Wednesday, 18 December 2019
Department of Foreign Affairs and Trade
54. To ask the Minister for Foreign Affairs and Trade if he has written to or spoken with his UK counterpart regarding a possible amnesty for the 200 soldiers and police officers being investigated for alleged criminal actions during the troubles; and if the Northern Ireland office has reached a conclusion following its deliberations on same. [47449/19]
I have engaged extensively with the Secretary of State for Northern Ireland and with the leaders of the political parties in Northern Ireland to seek the full implementation of the Stormont House Agreement legacy framework.
The Government’s position is clear: there should be effective investigations into all Troubles-related deaths, regardless of the perpetrator.
That is provided for in the legacy framework of the Stormont House Agreement and it is imperative that this be implemented.
The Government closely monitors all relevant developments in the British Parliament relating to the investigation of outstanding cases in Northern Ireland.
We have been clear that we would not support a proposal to introduce special measures or treatment regarding investigation of state or non-state actors.
The rule of law applies equally to everyone and must be upheld, and this principle is at the core of the Stormont House framework.

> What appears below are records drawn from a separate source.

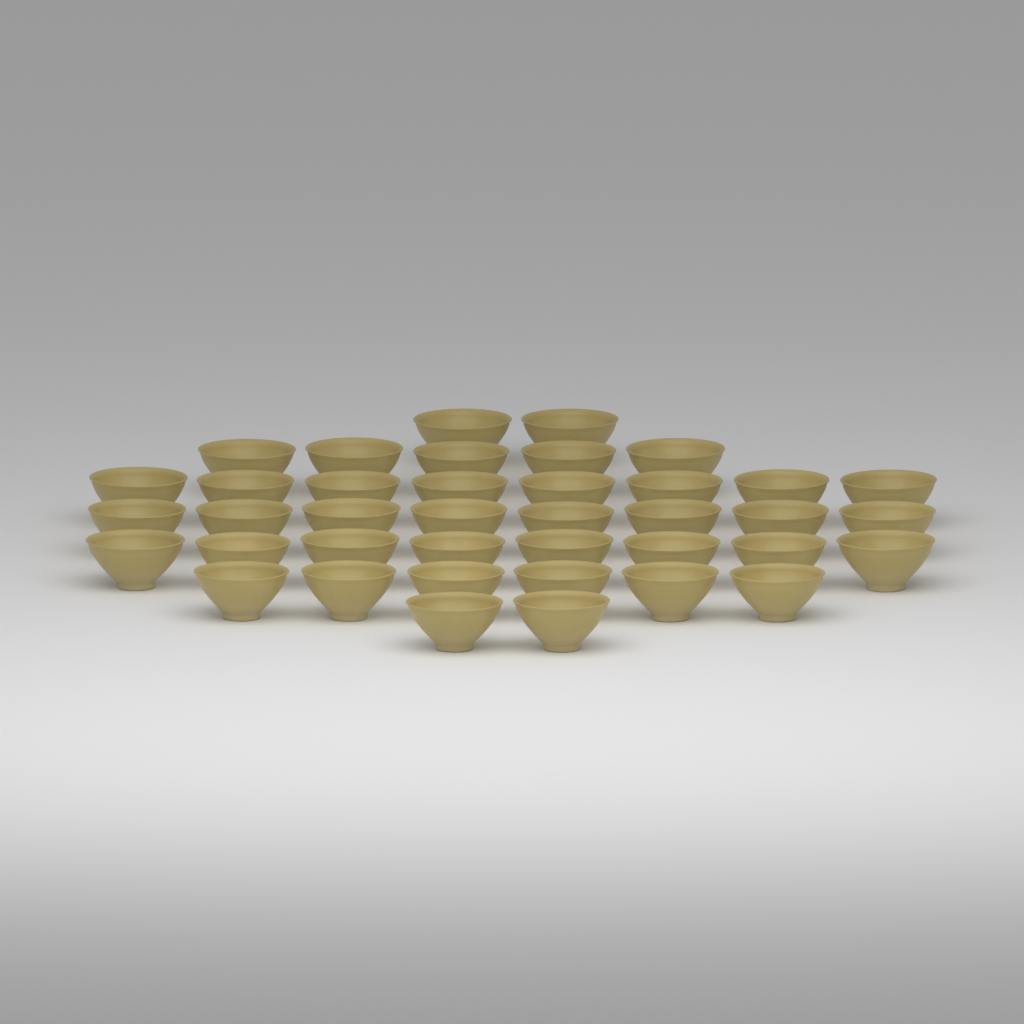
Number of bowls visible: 39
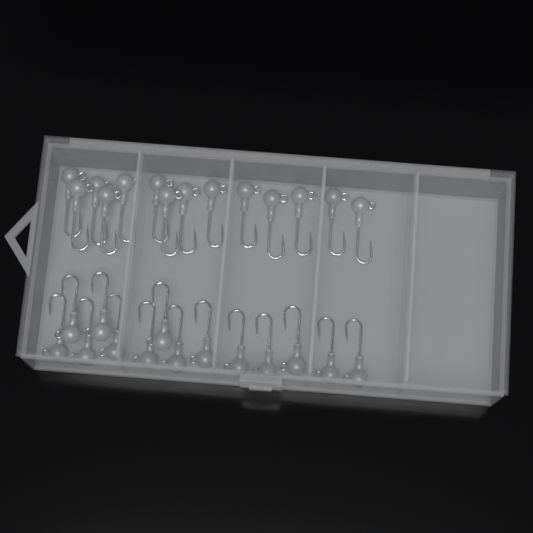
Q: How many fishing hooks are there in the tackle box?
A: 28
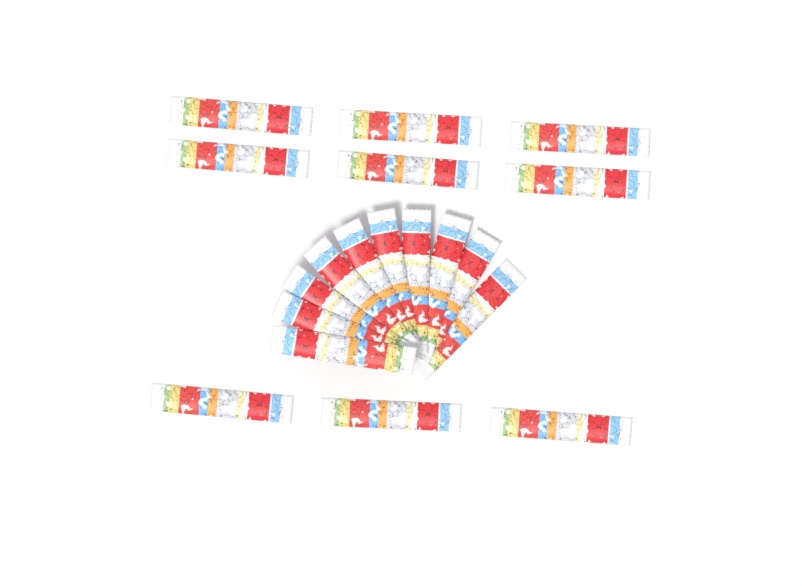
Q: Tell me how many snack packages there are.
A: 19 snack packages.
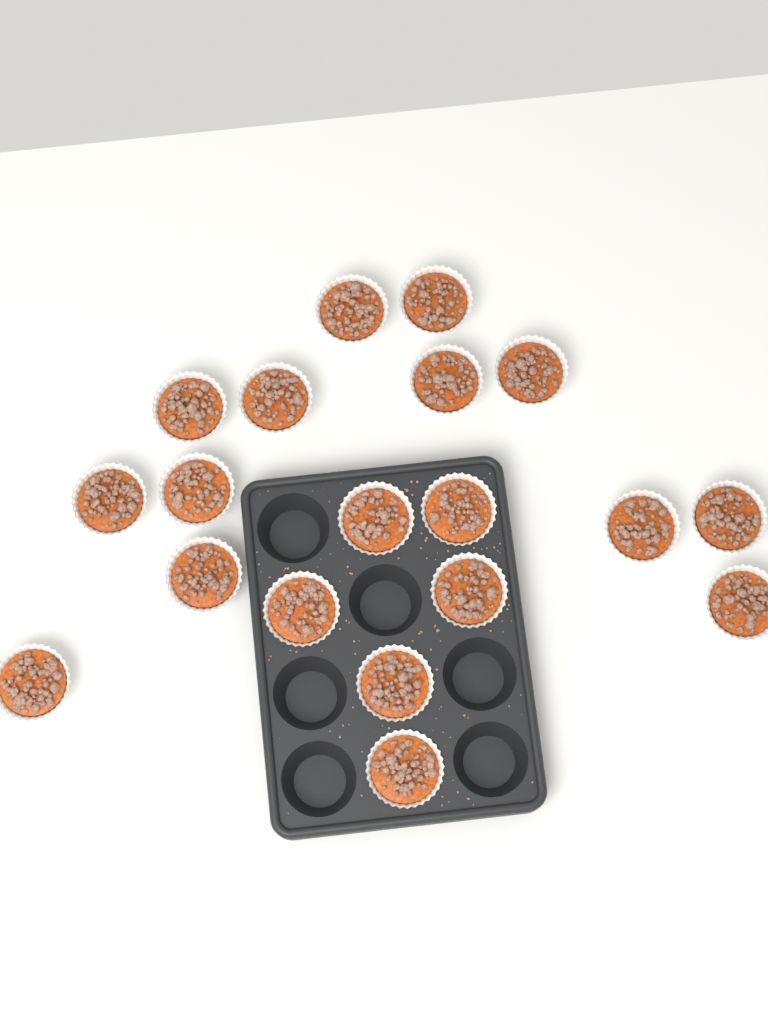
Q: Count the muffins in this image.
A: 19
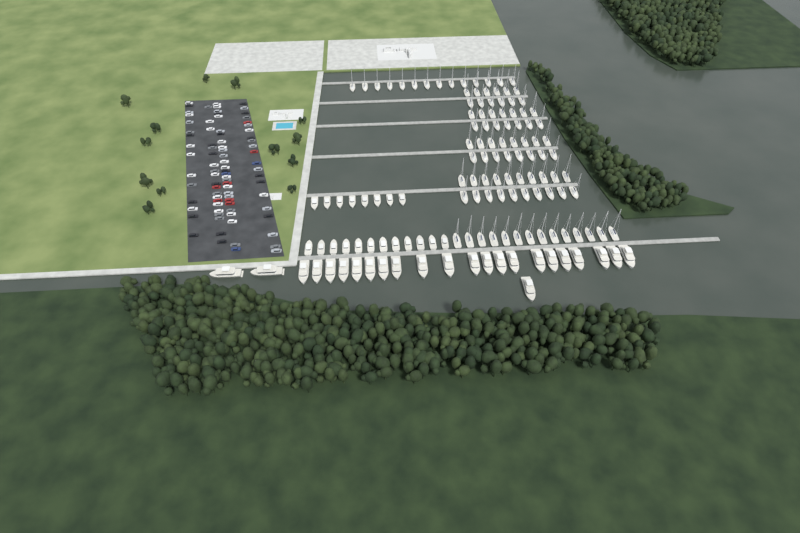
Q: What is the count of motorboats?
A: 20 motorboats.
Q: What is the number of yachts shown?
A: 24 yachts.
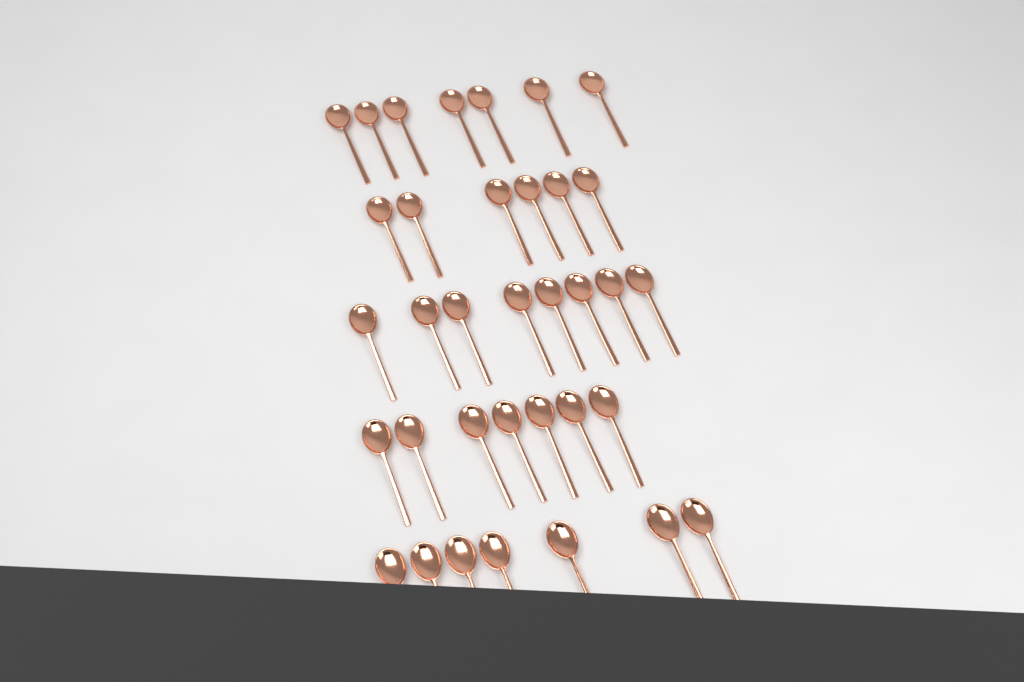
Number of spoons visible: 35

There are no amnesties from prosecution provided for in the Good Friday Agreement or any subsequent agreements. The public consultation led by the UK Government in Northern Ireland last year confirmed that a “clear majority” in Northern Ireland believe that a Statute of Limitations or amnesty would not be appropriate for Troubles-related matters.
The Taoiseach and I will continue to engage with the new British Government on this most important issue to secure implementation of the comprehensive framework of the Stormont House Agreement to deal with the legacy of the past in a way that meets the legitimate needs and expectations of all victims and survivors.